*** Input for this task Section Begins ***

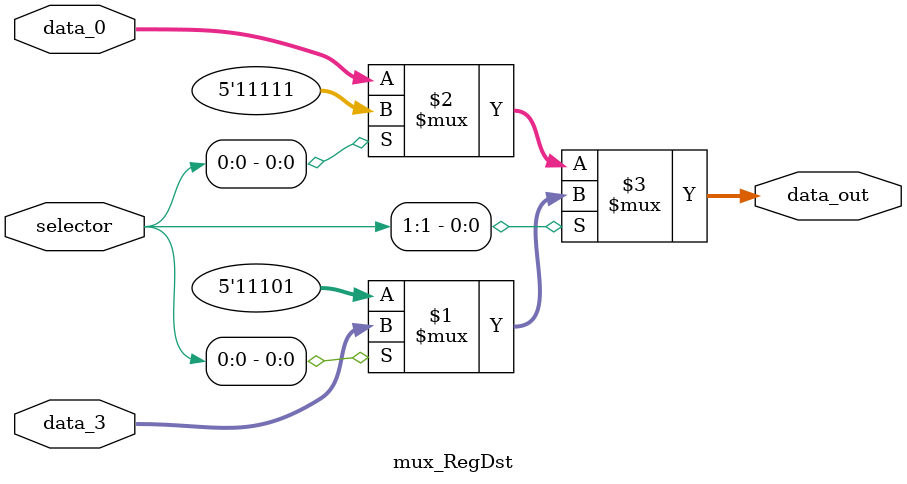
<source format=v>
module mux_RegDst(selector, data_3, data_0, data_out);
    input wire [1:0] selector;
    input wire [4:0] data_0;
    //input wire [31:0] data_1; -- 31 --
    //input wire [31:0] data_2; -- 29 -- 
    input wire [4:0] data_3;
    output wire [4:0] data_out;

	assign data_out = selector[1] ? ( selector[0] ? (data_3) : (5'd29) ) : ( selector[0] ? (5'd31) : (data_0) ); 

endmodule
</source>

*** Input for this task Section Ends ***

To do:
When you repeat the lines above, keep them exact and leave out each image they contain.

Solution below:
<source format=v>
module mux_RegDst(selector, data_3, data_0, data_out);
    input wire [1:0] selector;
    input wire [4:0] data_0;
    //input wire [31:0] data_1; -- 31 --
    //input wire [31:0] data_2; -- 29 -- 
    input wire [4:0] data_3;
    output wire [4:0] data_out;

	assign data_out = selector[1] ? ( selector[0] ? (data_3) : (5'd29) ) : ( selector[0] ? (5'd31) : (data_0) ); 

endmodule
</source>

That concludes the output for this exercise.